Austerlitz est, à mon sens, une entrée idéale dans l’oeuvre, sa matière comme sa manière.

[4Sur le site d’Actes Sud, la notice bibliographique de l’auteur, est accompagnée d’une brochure hommage, qui permet de situer en première approche l’oeuvre et ses problématiques, dans leur contexte.

[5Lire pp. 13-14 de l’introduction de W. G. Sebald — L’image papillon ; elle rappelle en particulier la filiation benjaminienne (texte sur Berlin Alexanderplatz de 1930) par la thèse de Sebald sur Döblin.
Voir aussi : « Les Yeux écarquillés : W.G. Sebald face à la polémique du souvenir », in Critique, n° 703, pp. 938-950, recension de De la destruction comme élément de l’histoire naturelle, et plus particulièrement à/c de la p. 946.
Allusion également à : « La littérature et la connaissance par le montage », autour des travaux de G. Didi-Huberman, Penser par l’image, dir. L. Zimmerman, Paris VIII, Éd. Cécile Defaut, Paris, 2006, pp. 147-177.

[6Ordre de leur parution en langue allemande : D’après nature (1988) ; Vertiges (1990) ; Les Émigrants (1993) ; Les Anneaux de Saturne (1995) ; Séjours à la campagne (1998) ; De la destruction comme élément de l’histoire naturelle (1999) ; Austerlitz (2001) ; Campo Santo (2003) ; auxquels il faut ajouter L’archéologue de la mémoire.

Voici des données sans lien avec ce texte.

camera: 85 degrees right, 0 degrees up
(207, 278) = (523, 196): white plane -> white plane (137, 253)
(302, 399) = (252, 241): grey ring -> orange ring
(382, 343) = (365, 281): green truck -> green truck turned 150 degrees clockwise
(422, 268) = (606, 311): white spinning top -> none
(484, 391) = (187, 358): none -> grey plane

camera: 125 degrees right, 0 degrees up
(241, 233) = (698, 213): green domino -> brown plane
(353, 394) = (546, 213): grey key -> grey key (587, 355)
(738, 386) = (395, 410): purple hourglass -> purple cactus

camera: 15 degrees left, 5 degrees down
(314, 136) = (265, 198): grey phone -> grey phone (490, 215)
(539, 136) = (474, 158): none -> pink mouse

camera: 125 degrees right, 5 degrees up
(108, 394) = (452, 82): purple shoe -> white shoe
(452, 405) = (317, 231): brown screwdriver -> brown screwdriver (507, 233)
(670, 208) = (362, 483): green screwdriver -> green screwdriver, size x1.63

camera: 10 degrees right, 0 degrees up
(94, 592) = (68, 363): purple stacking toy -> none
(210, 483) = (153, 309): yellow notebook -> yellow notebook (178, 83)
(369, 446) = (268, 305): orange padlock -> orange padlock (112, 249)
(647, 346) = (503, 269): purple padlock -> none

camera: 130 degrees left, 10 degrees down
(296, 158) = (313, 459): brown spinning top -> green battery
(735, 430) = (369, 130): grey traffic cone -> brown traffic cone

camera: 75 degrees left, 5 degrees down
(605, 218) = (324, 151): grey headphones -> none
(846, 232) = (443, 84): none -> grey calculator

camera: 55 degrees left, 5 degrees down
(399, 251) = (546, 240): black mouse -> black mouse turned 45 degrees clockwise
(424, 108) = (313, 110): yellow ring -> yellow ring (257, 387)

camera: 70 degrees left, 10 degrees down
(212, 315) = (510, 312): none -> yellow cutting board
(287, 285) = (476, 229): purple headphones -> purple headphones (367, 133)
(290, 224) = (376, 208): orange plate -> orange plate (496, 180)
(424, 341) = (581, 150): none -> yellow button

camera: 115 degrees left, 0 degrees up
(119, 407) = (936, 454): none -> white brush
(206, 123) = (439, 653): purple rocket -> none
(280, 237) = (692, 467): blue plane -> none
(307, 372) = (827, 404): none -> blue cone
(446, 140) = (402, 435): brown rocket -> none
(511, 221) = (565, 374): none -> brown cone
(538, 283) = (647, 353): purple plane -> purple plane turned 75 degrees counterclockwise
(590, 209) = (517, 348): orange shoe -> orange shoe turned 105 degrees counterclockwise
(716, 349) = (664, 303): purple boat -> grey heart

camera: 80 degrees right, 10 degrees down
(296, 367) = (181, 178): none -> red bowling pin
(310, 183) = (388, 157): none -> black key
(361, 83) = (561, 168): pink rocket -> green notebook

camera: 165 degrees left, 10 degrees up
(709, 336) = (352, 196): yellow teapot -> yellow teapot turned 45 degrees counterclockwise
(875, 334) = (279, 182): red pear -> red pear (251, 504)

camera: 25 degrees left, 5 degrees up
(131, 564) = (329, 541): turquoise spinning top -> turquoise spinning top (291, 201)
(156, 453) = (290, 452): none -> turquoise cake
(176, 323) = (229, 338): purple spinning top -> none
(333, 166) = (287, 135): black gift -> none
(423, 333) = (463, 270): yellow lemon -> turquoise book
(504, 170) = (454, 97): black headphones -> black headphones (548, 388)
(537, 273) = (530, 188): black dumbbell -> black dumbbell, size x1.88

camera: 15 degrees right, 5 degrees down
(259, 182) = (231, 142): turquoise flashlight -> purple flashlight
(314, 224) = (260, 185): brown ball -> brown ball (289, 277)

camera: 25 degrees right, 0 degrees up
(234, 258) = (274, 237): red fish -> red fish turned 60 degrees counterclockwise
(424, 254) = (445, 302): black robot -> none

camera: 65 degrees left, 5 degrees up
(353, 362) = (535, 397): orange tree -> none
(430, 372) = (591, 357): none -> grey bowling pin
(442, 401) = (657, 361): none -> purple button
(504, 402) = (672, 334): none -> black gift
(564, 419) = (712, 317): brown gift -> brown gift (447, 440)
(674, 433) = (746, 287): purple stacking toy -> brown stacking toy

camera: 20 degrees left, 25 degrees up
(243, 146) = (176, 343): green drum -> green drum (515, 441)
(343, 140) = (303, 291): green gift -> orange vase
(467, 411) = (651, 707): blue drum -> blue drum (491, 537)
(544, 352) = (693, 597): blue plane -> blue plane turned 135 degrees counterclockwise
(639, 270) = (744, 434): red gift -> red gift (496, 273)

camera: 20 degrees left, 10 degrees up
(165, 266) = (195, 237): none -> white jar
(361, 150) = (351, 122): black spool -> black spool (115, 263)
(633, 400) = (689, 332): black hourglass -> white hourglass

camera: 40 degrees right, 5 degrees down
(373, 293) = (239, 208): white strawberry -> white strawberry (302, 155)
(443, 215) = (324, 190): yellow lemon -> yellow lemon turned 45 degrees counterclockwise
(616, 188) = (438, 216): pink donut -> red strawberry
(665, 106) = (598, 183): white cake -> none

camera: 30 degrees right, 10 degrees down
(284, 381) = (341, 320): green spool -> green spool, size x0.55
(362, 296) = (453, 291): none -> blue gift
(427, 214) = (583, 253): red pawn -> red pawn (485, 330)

Conversations avec W. G. Sebald (2009) ; tous livres traduits chez Actes Sud.
Outre Austerlitz, sont disponibles en Folio/Gallimard : Les Émigrants ; Les Anneaux de Saturne ; Vertiges.

[7Pour ce qui est de cet article et du récit en question, je me permets de renvoyer à ce texte.

[8Que je m’autorise à épingler entre les « pages » de cette lettre.

[9Avoir eu en main cette dernière image (le document authentique) de l’auteur de « J’ai tant rêvé de toi », n’aura pas été pour peu dans le fait de s’intéresser à L’Image survivante, à la « psychanalyse de guerre ».

[10Il n’est guère étonnant qu’une première version ait paru dans L’inframince n° 2, revue de l’Ecole Nationale Supérieure de la Photographie d’Arles.

[11Die Kunst des Flieges ; Traüme. Literaturalmanach, Residenz-Verlag, Salzbourg/Vienne, p. 134-138.

[12Je n’ai pas trouvé d’autre reproduction que celle du livre de Muriel Pic : Wiener Genesis, fol. 5r, Staatsbibliothek, Berlin.